SOCHI, Russia (Reuters) - Marina Zoueva faced the ultimate test of her loyalties at the Winter Olympics on Monday as, in a bitter-sweet twist for ice dancing’s supreme coach, she found her allegiances torn three ways.
Born and raised in Russia, the spiritual heart and soul of ice dancing, a part of Zoueva wanted the host nation to win, but she had also been working tirelessly trying to get the United States or Canada to top the podium.
As the long-time coach of the American pairing of Meryl Davis and Charlie White and the Canadian duo of Tessa Virtue and Scott Moir, it is a scenario that Zoueva has long had to live with.
Four years ago, at the Vancouver Olympics, she coached the gold and silver medallists - with Virtue and Moir winning on home ice and Davis and White coming second.
On Monday, Zoueva did it again, but this time the placings were reversed with the Americans triumphing ahead of the Canadians.
To top it all off, the Russian pair of Elena Ilinykh and Nikita Katsalapov finished third, giving her a part in all three medallists.
“It was important for me to do a special program for my mother land country,” Zoueva said.
“I chose a Russian story for each program. I wanted to touch the heart of the people.”
After the flower presentation, the winners and runners-up ushered Zoueva to join them on the Iceberg Skating Palace rink.
She embraced them all one by one then stood in the middle to pose for photographers as the crowd applauded. Then she grabbed two flags, one American and one Canadian, and symbolically held them together as her star pupils traded their own hugs and kisses.
”Marina really just does an incredible job,“ Davis said after the short program. ”I think the two teams have very different styles, very different strengths and very different approaches to skating in general.
“We are just grateful that certainly while there are complexities that arise, she just does such a wonderful job with putting us all exactly where we feel we need to be.”
Before she became a master coach and choreographer, Zoueva was on the mighty Soviet Union team as an ice dancer herself.
She never made it to the Olympics and her best finish at the world championships was fifth but what she may have lacked in athleticism she has more than made up for with her vision and imagination.
Zoueva left Russia in the early 1990s to live and train in North America and she currently runs an elite academy in Michigan.

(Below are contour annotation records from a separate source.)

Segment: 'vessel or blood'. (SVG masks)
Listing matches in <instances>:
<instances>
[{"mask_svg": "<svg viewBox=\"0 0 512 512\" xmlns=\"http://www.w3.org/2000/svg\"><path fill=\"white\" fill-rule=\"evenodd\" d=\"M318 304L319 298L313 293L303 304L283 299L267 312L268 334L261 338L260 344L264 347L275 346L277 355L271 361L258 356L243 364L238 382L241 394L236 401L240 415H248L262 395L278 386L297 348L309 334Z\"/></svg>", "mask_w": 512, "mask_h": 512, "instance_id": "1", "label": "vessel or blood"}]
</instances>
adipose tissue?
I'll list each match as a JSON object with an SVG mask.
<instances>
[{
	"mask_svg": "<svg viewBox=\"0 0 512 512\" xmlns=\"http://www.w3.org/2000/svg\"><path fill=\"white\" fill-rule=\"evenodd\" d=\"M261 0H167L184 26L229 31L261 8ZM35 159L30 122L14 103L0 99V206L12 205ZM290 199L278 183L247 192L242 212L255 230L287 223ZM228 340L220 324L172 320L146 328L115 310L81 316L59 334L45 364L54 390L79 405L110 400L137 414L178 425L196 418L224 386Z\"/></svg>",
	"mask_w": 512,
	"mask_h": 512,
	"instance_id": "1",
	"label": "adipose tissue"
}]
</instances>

Davis and White and Tessa and Moir have been working under her guidance for over a decade but have completely different routines and styles, each as spellbinding as the other.
Zoueva does not play favorites though and while it is an unusual arrangement it is one that has worked well, with both pairs now having won world and Olympic titles.
On the ice, the duos are intense competitors but away from it they are all friends, having spent so much time together over the past decade.
“It has been a fierce rivalry between the four of us and now I think the pressures of this game are kind of just melting away,” Scott said.